SB 149 passed committee 5–2 (thank you, Chair Deb Soholt, for joining Senator Kevin Killer in voting nay). On the floor Thursday, Senator Billie Sutton invoked Rule 5-17, delaying consideration of SB 149 until this Wednesday, February 22, which gives decent folks plenty of time to e-mail Tapio and Jensen to misspell their names, then contact other, more sensible legislators and get them to vote no on this attempt to wedge Sharia for Jesus into our adoption laws.
The bill would allow child-placing agencies to deny services to a child because he or she is of a different religion, or discriminate against would-be parents because based upon their sexual orientation or marital status.
SB 149 would allow an agency that receives state funds to use religious criteria in choosing families for children. While the obvious target of the bill is to allow agencies to turn away gay and lesbian parents, in practice the law would open up the adoption system to all sorts of discrimination.
The bill would allow an adoption agency to turn away a loving aunt who could provide the best home for her nephew because she’s divorced. It could be used to stand in the way of adoption by interfaith families, or allow an adoption agency of one faith to say “no” to parents of another.
It’s wrong, and the people who will be hurt the most are the children in need of a home and the families who want to provide it [Bill Mawhiney, “Strengthen, Don’t Limit Foster Families,” that Sioux Falls paper, 2017.02.10].
Mawhiney’s mention of interfaith families reminds me that SB 149 targets my family. My wife and I have differing religious views. The results we see in our daughter so far suggest we parent with reasonable effectiveness. If we decide to adopt, SB 149 would allow certain adoption agencies to turn away our offer to do our best for a child in need.
I’ll be polite and say that’s counterproductive.
Mawhiney ought to have an easier time passing the SB 149 religious litmus test than I would. But he still rejects religious discrimination:
I’m a Christian and I believe in the freedom of religion. It’s one of the core values of our country. But freedom of religion shouldn’t be used as a reason to deny kids the home they need and deserve. Religious freedom is not a license to deny vulnerable children loving parents [Mawhiney, 2017.02.10].
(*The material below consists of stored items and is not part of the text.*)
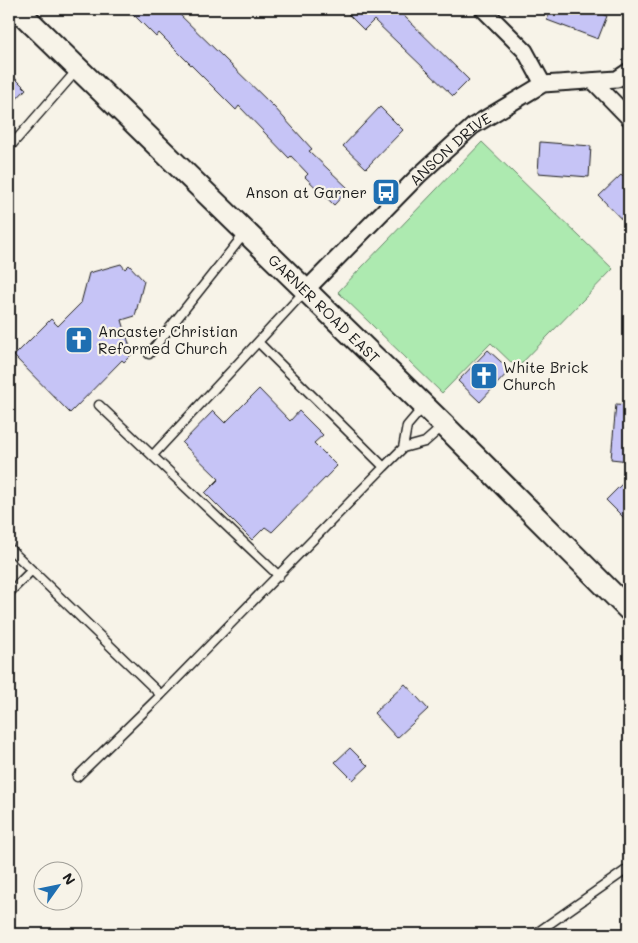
<svg xmlns="http://www.w3.org/2000/svg" width="638" height="943" font-family="Mali,sans-serif">
  <style>
    .green { fill: #adeab0; stroke: #648366 }
    .building { fill: #c6c4f6; stroke: #1c1c1c }
    .lines { fill: none; stroke-linecap: round; stroke-linejoin: round }
    .service-casing { stroke: #1c1c1c; stroke-width: 11 }
    .minor-casing { stroke: #1c1c1c; stroke-width: 19 }
    .secondary-casing { stroke: #1c1c1c; stroke-width: 25 }
    .service { stroke: #f7f3e8; stroke-width: 8 }
    .minor { stroke: #f7f3e8; stroke-width: 15 }
    .secondary { stroke: #f7f3e8; stroke-width: 21 }
    .labels { text-anchor: middle; dominant-baseline: central; stroke-width: 4.5; stroke-linejoin: round; paint-order: stroke }
    .street-label { font-size: 15px; fill: #1c1c1c; stroke: #f7f3e8 }
    .poi-label { font-size: 15px; fill: #1c1c1c; stroke: #f7f3e8; text-anchor: start }
  </style>
  <rect width="100%" height="100%" fill="#f7f3e8"/>
  <filter id="ink" filterUnits="userSpaceOnUse"><feTurbulence type="fractalNoise" baseFrequency=".02" numOctaves="2"/><feDisplacementMap in="SourceGraphic" scale="10" xChannelSelector="R" yChannelSelector="G"/><feConvolveMatrix kernelMatrix="1 2 1 2 8 2 1 2 1" color-interpolation-filters="sRGB"/></filter>
  <g filter="url(#ink)">
    <path class="green" d="M482 142 613 269 517 368 491 343 442 393 338 292Z"/>
    <path class="building" d="M128 9H174L275 108 312 149 309 151 349 189 334 205 305 177 308 174 291 156 289 158 239 106 236 110 159 33 156 37Z
      M343 9H397L469 80 453 96 374 20 364 30Z
      M551 9H587L607 16 598 39 547 20Z
      M9 72 26 89 9 107Z
      M380 107 403 130 366 168 343 146Z
      M540 142 591 146 589 177 538 173Z
      M621 175 629 183V227L599 196Z
      M121 264 125 269 129 265 144 281 135 316 122 320 132 354 124 362 122 360 70 413 14 356 51 319 58 326 81 303 89 273Z
      M488 350 510 370 480 402 458 381Z
      M259 389 290 421 299 411 323 435 314 443 337 466 272 532 265 527 252 540 205 493 219 479 182 443 213 411 225 423Z
      M616 404 629 405V461L611 459Z
      M629 477V523L606 500Z
      M405 684 428 709 397 738 374 713Z
      M350 748 368 766 353 780 335 762Z"/>
    <g class="lines">
      <defs>
        <path id="service" d="M9 148 78 69
          M304 292 258 342 384 467 403 448 425 442 443 426
          M149 354 245 233
          M99 405 279 576
          M403 448 407 426 424 406
          M153 455 258 342
          M9 548 161 695 384 467
          M9 593 32 570
          M77 777 161 695
          M535 934 629 868"/>
        <g id="minor">
          <path d="M483 9 525 51 543 84"/>
          <path d="M593 81 629 118"/>
          <path id="s1" d="M306 290 418 176 473 126 543 84 617 79 629 71"/>
        </g>
        <g id="secondary">
          <path id="s2" d="M17 9 444 425 629 610"/>
        </g>
      </defs>
      <use href="#service" class="service-casing"/>
      <use href="#minor" class="minor-casing"/>
      <use href="#secondary" class="secondary-casing"/>
      <use href="#service" class="service"/>
      <use href="#minor" class="minor"/>
      <use href="#secondary" class="secondary"/>
    </g>
  </g>
  <defs>
    <symbol id="bus-square" viewBox="-11 -11 22 22"><rect x="-9" y="-9" width="18" height="18" rx="4" fill="#1f6fb2" stroke="#f7f3e8"/><path d="M-5-6H5V4H4V6H2V4H-2V6H-4V4H-5ZM-3.5-4V0h7V-4ZM-3.5 1.2v1.5H-2V1.2ZM2 1.2v1.5H3.5V1.2Z" fill="#fff"/></symbol>
    <symbol id="church-square" viewBox="-11 -11 22 22"><rect x="-9" y="-9" width="18" height="18" rx="4" fill="#1f6fb2" stroke="#f7f3e8"/><path d="M-1.2-6h2.4v3.5h3.3v2.4h-3.3V6h-2.4V-.1h-3.3v-2.4h3.3Z" fill="#fff"/></symbol>
  </defs>
  <g fill-rule="evenodd">
    <use href="#bus-square" x="370" y="176" width="32" height="32"/>
    <use href="#church-square" x="63" y="324" width="32" height="32"/>
    <use href="#church-square" x="468" y="360" width="32" height="32"/>
  </g>
  <g class="labels">
    <g class="street-label">
      <text stroke="none"><textPath href="#s1" startOffset="202">ANSON DRIVE</textPath></text>
      <text stroke="none"><textPath href="#s2" startOffset="429">GARNER ROAD EAST</textPath></text>
    </g>
    <g class="poi-label">
      <text x="367" y="192" text-anchor="end">Anson at Garner</text>
      <text x="98" y="331">Ancaster Christian<tspan x="98" dy="17">Reformed Church</tspan></text>
      <text x="503" y="367">White Brick<tspan x="503" dy="17">Church</tspan></text>
    </g>
  </g>
  <rect width="638" height="943" fill="none" stroke="#f7f3e8" stroke-width="30"/>
  <rect x="15" y="15" width="608" height="913" fill="none" stroke="#1c1c1c" stroke-width="2" filter="url(#ink)"/>
  <g transform="translate(58 886) rotate(57)"><circle r="24" fill="#f7f3e8" stroke="#9f9d96"/>
  <path d="M0-4L9 19L0 12L-9 19Z" fill="#1f6fb2"/>
  <text y="-8" font-size="14" font-weight="bold" text-anchor="middle" fill="#1c1c1c">N</text>
  </g>
</svg>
You know, I was adopted once. I’m not sure my parents would have been able to pass any religious test, but they did a good job on me (thanks, Mom! thanks, Dad!).
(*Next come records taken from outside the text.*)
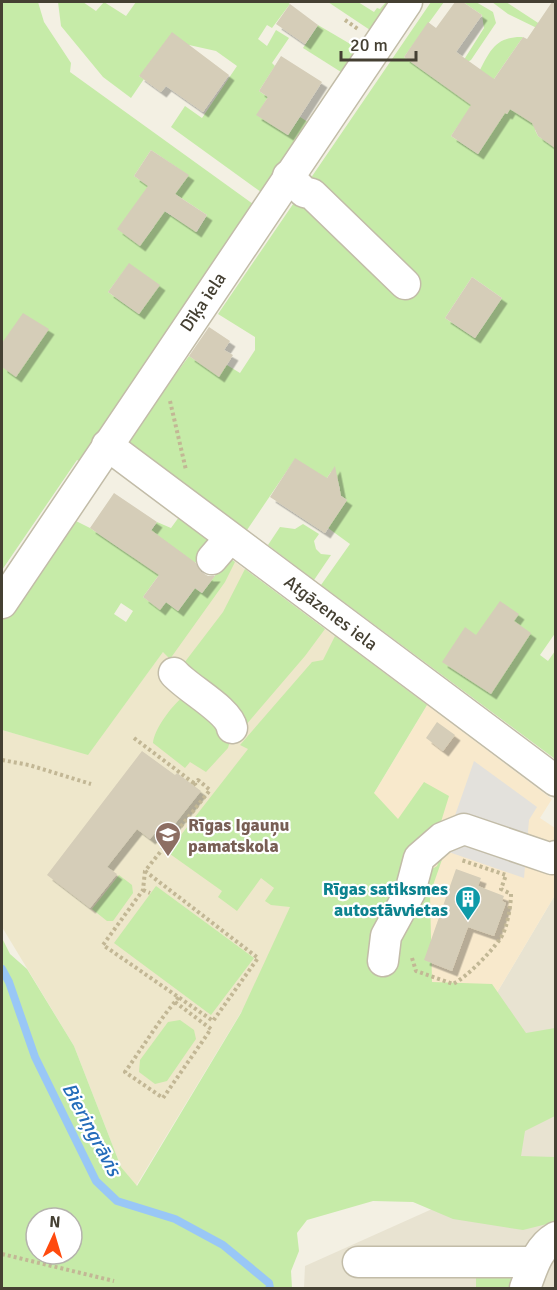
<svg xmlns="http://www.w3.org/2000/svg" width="557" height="1290" font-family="Signika,sans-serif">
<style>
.residential{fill:#e8e3d1}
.commercial{fill:#f8e9cc}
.education{fill:#eee7cb}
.green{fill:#c6eba8;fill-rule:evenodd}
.parking{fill:#e3e1dc}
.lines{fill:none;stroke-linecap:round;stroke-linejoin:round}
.stream{stroke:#99c7f6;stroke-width:8}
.building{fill:#d5cdb8;filter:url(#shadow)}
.minor-casing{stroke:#c2bca8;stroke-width:33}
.path{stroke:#c2b795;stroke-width:4;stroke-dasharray:3 3;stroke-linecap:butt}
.minor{stroke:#fff;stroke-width:30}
.labels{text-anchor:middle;stroke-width:4.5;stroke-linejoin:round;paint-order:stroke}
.street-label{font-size:18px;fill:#454033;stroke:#fff}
.education-label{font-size:18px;font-weight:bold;fill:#785e54;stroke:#fff;text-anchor:start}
.culture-label{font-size:18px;font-weight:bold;fill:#0d838f;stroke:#fff;text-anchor:end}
.water-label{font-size:20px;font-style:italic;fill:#246cba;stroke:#fff}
</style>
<defs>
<filter id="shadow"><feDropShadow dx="5.5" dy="5.5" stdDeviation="0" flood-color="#0004"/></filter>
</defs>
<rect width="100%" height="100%" fill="#f3f0e3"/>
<polygon class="residential" points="555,895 555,1288 304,1288 305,1266 450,1201 476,1028"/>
<polygon class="commercial" points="427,705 552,799 540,818 555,828 555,895 476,1028 296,923"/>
<polygon class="education" points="231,559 427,705 136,1186 121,1167 74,1046 2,927 2,730 88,754"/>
<g class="green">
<path d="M2,2h36l6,20 27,41 -1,9 183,132 -172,258 -4,-2 -75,110zM151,150l37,25 -13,19 32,21 -10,17 -36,-23 7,-10 -34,-23zM131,211l23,16 -14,18zM129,264l30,21 -20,29 -31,-22z"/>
<polygon points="58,2 83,2 96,11 104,2 126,16 136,2 287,2 290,4 272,28 267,25 258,39 267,46 276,30 289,38 272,63 275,66 259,91 268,97 257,115 288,135 300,117 308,122 261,192 171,127 185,106 202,118 237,66 216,51 189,45 139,76 144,79 131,98 103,77 61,26"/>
<polygon points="328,2 358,2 374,12 377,8 380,9 386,2 395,2 373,32"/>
<path d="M431,2h13l-40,55 41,29 32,-10c12,-23 17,-40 46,-39l-38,55 22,22 3,-5 3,2 30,-80 -35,-17 -16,-12h14l49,32v68l-20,28 3,6 18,12v484l-16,23 8,6 7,-10v108l-234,-174 29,-41 -22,-16 19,-28 -10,-7 3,-4 -4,-14 -5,-3 -8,12 -28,-25 -48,71 -122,-87 64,-87 21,14 12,-8 18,11 15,-23v-13l-37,-23zM462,120l27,17 -11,17 -27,-18zM472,277l30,21 -27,40 -30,-20z"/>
<polygon points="463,2 476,2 493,12 496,23 471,60 460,66 484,28 482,15"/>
<polygon points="318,25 352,45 355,53 341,72 303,48"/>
<path d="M179,517l35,26 -15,19 -2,-1 -2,2 -18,-13 -34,47 17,12 6,-7 12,9 17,-23 7,5 18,-24 11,-10 4,3 -10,20 -55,77 -7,-7 -75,103 -86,-25v-114l68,-98 20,10 43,29 24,-35 14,6zM121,603l12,8 -7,11 -12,-8z"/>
<polygon points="303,524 319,534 314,541 316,549 321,554 331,555 314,580 268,545 280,527 295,529"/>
<polygon points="245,569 325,629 305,656 239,733 181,667 223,612"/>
<path d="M335,636l92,69 -53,88 24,26 26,-37 25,14 -13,42 -4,31 5,-3 6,-16 2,1 -15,43 2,88 60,2 34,49 29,-5v88l-30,15 -4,25 34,1v65l-32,8 -70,-11 -40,-17 -40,-1 -66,19 -10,13 2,18 -8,20 1,17h-290v-350l8,16 17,15 47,77 47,121 16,19 104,-173 49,-106 -19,-2 -6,-4 9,-13 -13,-10 -24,33 -19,-14 4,-6 -52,-37v-5l78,-100 -8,-4 72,-83 11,-2zM36,1218h36v36h-36z"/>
<path d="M186,695l45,42 -3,11 -22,24 -16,-10 -5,6 -32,-25c1,-14 21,-41 33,-48z"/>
<polygon points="119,875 132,885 133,893 113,921 107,921 92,909"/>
<polygon points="156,886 254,958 211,1015 114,943"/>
<polygon points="180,1020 194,1030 196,1039 167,1081 155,1084 139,1072 140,1060 168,1022"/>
<polygon points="453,1277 512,1277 515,1282 514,1288 476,1288 476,1277"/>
</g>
<polygon class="parking" points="474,761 537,807 529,820 524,878 443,850"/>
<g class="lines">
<polyline class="stream" points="2,969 9,982 35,1057 96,1181 117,1201 175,1219 223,1245 269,1283 270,1288"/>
</g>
<g class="building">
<polygon points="455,2 463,2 482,15 456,52 494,79 523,37 527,39 552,2 555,2 555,148 538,136 532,123 510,109 507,114 505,113 478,154 451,136 471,105 404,57 428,22 436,28"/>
<polygon points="290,4 318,25 305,44 276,24"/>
<polygon points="172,32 229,75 203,112 166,86 161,92 139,76"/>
<polygon points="281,56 322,82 288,135 256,115 268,97 259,91"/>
<polygon points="151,150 189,175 175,194 207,215 196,232 165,211 140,246 117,229 148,186 134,176"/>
<polygon points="129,263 160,285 139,314 108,292"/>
<polygon points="472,277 502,298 475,338 445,318"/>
<polygon points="23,313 49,329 16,377 2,367 2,343"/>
<polygon points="209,327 230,341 224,350 233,355 219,377 189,356"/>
<polygon points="295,458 327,478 335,466 341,496 347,500 325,533 270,497"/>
<polygon points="114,493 157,522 151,530 196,563 201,572 208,576 215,576 202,593 195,588 178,611 166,602 160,610 143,597 159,575 90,528"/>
<polygon points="500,601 519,614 514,621 531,633 491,694 442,662 465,627 476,635"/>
<polygon points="437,722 455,735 443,751 426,738"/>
<polygon points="142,751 175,775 177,773 201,791 170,830 162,824 150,839 137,829 107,867 117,874 90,908 47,875"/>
<polygon points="456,869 481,878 478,886 504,896 502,901 506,903 494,936 468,927 452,971 424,960"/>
</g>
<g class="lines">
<defs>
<g id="minor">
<polyline points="288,176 304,192 312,194 405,284"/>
<polyline points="107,445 556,781"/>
<polyline points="212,559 230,538"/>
<polyline points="2,603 407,2"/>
<path d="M174,673c14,16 55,37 58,55"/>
<polyline points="383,961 386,936 410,892 419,858 442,838 464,829 552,859 556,856"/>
<polyline points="358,1262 534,1262"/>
<path d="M525,1288c7,-18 12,-40 31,-51"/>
</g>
</defs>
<use href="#minor" class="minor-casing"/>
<g class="path">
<polyline points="345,20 358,29"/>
<polyline points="170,401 186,470"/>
<polyline points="134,738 195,784"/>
<polyline points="2,760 29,765 91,784"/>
<polyline points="157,831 169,842"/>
<polyline points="145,871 258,958 213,1021 103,945 143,890 145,871 210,790 198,780 195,784 198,787"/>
<polyline points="143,890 150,893"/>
<path d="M412,958l4,13 37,13c15,-8 37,-31 47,-45 7,-9 11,-34 11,-45l-10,-5 5,-14 -45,-15"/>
<path d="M175,1002l36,27 -48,69 -38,-26c18,-25 34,-52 54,-75"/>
<polyline points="2,1254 114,1281"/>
</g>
<use href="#minor" class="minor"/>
</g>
<defs>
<symbol id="school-pin" viewBox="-11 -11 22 30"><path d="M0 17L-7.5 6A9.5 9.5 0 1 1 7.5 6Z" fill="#8d6e63" stroke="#fff"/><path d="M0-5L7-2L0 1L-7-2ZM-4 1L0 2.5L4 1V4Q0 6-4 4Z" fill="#fff"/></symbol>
<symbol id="building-pin" viewBox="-11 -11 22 30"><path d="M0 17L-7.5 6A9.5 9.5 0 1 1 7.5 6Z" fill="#0f9aa8" stroke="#fff"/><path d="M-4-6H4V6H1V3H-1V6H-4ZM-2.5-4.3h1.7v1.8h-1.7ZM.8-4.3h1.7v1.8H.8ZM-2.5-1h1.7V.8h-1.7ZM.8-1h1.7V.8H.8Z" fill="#fff"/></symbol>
</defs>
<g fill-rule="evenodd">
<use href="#school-pin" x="153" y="820" width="30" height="40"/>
<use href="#building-pin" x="453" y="884" width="30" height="40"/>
</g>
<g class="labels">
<g class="street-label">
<text transform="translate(203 302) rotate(-56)" y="6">Dīķa iela</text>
<text transform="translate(331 613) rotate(37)" y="6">Atgāzenes iela</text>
</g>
<g class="education-label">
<text x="188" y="831">Rīgas Igauņu<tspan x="188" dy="21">pamatskola</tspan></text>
</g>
<g class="culture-label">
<text x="448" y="895">Rīgas satiksmes<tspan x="448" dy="21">autostāvvietas</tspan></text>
</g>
<g class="water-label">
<text transform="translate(92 1129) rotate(62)" y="7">Bieriņgrāvis</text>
</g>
</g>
<rect width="557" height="1290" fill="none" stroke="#454033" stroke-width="6"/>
<g transform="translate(54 1236) rotate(4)"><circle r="28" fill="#ffffff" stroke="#b5b3ad" stroke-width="1.5"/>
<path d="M0-4.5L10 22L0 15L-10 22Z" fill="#ff4a0e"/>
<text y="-9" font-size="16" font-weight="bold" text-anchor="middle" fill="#454033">N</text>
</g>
<path d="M341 51v9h75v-9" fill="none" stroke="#454033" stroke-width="3"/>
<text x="350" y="51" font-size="18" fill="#454033" stroke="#ffffff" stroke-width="4.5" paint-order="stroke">20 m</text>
</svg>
But the latest Republican “Sharia for Jesus” ploy might have given their adoption agency the right to say, “Y’all aren’t on fire for the Lord enough—no baby Cory for you!”
Senate Bill 149, introduced by Senator Alan Solano (R-32/Rapid City) and Representative Steven Haugaard (R-10/Sioux Falls) would allow adoption agencies to discriminate against prospective parents (and, arguably, adoptees) who somehow violate the agencies’ religion or morals:
The state may not discriminate or take any adverse action against a child-placement agency or an organization seeking to become a child-placement agency on the basis, wholly or partly, that the child-placement agency has declined or will decline to provide any service that conflicts with, or provide any service under circumstances that conflict with a sincerely-held religious belief or moral conviction of the child-placement agency [2017 SB 149, Section 4, introduced 2017.02.01].
This time, Republicans are testing their ability to sneak bigotry in to law by wrapping a pro-discrimination bill around adorable little babies. (That tack works for unconstitutional abortion restriction, so why not unconstitutional religious discrimination?) The language of SB 149 matches some of the phraseology of last year’s faux religious freedom bill; SB 149 has simply been pared down to applied strictly to child placement agencies.
First Amendment hawks, watch SB 149 carefully. Parents raising children according to their own religious beliefs is just fine. However, does the state really want to find itself in the position of giving tax dollars to a Muslim adoption agency that refuses to place children with anyone other than good Muslim parents?
Let’s keep religious discrimination out of our statutes. Leave religion to parents and churches, and keep discrimination out of our adoption agencies.